[Collected data]
━━━━

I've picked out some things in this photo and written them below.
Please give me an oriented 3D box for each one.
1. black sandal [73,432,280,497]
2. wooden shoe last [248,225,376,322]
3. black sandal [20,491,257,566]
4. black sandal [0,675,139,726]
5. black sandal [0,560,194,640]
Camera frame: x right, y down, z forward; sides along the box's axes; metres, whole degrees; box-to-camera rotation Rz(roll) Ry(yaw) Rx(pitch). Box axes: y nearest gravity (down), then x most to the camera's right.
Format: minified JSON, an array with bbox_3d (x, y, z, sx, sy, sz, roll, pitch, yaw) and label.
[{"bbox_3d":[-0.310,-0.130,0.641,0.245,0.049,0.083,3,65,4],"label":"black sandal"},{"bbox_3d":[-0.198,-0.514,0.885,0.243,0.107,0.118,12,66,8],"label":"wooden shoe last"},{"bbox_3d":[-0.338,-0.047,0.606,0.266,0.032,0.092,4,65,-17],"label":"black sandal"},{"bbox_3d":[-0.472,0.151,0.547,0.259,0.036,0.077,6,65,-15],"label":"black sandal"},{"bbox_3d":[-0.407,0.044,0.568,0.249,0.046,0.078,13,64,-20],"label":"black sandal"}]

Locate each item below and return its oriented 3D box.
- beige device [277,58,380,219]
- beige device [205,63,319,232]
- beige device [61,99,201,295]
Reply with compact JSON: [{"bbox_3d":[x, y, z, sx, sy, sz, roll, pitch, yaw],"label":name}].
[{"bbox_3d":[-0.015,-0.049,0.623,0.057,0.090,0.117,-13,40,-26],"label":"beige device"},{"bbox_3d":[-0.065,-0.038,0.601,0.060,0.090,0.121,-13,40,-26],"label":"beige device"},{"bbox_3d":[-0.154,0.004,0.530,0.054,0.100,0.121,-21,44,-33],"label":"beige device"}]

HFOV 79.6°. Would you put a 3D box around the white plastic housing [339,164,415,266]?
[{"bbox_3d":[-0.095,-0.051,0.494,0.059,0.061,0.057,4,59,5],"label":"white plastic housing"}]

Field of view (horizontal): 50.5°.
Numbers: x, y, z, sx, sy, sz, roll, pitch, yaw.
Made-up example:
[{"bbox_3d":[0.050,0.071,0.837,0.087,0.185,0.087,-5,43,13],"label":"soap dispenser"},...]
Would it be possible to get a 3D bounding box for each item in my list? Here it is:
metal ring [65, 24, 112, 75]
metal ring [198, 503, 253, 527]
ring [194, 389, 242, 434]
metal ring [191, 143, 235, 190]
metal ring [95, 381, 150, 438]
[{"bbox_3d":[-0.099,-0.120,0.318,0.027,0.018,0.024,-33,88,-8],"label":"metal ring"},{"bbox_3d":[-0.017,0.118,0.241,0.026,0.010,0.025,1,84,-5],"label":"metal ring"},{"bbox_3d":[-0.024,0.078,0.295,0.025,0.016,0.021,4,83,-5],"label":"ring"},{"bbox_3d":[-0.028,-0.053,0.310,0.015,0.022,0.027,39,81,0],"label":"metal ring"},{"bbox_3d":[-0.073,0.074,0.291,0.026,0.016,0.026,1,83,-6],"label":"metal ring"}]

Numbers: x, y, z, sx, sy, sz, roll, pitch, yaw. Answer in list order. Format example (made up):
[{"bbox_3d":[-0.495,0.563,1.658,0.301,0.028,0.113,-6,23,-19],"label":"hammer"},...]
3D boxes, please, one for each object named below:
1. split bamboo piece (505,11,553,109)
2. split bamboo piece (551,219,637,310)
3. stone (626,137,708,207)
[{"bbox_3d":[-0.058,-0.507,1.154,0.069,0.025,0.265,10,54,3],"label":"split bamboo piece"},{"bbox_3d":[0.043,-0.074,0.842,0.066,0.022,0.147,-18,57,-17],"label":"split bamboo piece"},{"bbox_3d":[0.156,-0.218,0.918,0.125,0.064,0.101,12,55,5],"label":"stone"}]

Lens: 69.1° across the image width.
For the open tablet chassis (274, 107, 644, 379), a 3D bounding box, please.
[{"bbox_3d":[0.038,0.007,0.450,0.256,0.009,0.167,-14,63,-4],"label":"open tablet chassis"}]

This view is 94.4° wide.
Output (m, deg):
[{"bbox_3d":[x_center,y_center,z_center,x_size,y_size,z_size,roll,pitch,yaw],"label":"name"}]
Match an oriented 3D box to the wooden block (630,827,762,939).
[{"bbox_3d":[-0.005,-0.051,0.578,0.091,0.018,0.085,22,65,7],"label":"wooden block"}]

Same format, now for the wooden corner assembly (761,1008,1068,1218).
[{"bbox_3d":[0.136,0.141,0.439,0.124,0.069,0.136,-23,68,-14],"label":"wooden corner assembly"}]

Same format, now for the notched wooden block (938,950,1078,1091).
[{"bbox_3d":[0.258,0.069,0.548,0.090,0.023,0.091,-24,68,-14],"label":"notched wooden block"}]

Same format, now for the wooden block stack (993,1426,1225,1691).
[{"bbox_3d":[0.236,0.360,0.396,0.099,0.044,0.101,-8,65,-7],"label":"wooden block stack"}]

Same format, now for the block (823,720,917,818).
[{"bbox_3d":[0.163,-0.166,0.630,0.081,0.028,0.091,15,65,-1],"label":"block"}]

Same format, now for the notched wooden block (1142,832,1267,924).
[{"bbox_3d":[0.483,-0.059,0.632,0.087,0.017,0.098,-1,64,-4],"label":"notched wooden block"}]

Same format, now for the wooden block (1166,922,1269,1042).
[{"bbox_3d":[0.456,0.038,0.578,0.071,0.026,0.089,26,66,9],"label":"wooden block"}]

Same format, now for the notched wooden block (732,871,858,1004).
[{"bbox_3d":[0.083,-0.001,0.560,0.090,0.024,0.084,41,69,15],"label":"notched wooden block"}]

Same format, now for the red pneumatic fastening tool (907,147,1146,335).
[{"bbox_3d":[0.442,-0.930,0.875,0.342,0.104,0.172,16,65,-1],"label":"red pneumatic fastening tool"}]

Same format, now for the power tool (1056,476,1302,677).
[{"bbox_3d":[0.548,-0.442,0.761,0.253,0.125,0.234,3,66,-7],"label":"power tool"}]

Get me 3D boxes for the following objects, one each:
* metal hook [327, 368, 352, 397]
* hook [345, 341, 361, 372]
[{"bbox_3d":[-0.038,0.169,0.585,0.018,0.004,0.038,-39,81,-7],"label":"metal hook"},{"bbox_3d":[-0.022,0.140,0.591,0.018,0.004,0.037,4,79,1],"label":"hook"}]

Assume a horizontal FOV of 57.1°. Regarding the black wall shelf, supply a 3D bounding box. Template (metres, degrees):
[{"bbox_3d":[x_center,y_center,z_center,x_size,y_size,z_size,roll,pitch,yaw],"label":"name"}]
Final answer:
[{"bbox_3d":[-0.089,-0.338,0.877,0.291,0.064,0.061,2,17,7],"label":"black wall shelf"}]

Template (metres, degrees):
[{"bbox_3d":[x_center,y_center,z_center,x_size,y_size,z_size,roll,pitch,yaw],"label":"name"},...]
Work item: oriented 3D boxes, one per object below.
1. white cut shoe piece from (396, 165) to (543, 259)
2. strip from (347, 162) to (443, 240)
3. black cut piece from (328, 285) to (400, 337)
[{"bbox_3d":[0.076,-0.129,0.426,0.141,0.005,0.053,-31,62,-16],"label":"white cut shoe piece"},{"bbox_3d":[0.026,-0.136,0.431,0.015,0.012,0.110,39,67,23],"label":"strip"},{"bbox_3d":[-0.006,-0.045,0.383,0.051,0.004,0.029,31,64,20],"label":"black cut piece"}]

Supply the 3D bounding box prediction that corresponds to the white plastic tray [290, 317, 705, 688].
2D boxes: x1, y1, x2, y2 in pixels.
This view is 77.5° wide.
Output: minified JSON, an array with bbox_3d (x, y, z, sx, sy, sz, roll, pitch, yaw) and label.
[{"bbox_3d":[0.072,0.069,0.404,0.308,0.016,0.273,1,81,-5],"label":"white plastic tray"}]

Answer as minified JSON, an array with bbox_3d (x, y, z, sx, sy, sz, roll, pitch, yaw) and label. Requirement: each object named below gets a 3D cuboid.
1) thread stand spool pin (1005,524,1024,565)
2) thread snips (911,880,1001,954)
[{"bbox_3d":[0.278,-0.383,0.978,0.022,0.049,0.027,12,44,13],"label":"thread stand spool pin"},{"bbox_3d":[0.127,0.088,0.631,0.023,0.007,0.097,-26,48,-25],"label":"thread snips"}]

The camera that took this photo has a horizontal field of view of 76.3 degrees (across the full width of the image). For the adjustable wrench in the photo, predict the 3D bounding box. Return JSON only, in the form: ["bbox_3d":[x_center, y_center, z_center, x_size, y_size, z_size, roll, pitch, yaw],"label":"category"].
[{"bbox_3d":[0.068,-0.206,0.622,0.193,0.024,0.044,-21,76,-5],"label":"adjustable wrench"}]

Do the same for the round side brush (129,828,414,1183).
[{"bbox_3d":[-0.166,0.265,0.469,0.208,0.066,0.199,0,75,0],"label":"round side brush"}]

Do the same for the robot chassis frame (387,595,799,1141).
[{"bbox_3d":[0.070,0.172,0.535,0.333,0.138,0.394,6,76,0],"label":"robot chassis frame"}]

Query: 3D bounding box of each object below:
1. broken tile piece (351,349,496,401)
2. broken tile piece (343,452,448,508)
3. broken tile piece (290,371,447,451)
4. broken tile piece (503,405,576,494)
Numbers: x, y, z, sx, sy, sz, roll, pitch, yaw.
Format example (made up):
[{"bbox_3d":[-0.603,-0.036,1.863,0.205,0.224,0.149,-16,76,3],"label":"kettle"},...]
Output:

━━━━

_Required work_
Print exactly the lines above from the one with "5. black sandal [0,560,194,640]" to the one with "Camera frame: x", including both.

_Written answer_
5. black sandal [0,560,194,640]
Camera frame: x right, y down, z forward; sides along the box's axes; metres, whole degrees; box-to-camera rotation Rz(roll) Ry(yaw) Rx(pitch). Box axes: y nearest gravity (down), then x most to the camera's right.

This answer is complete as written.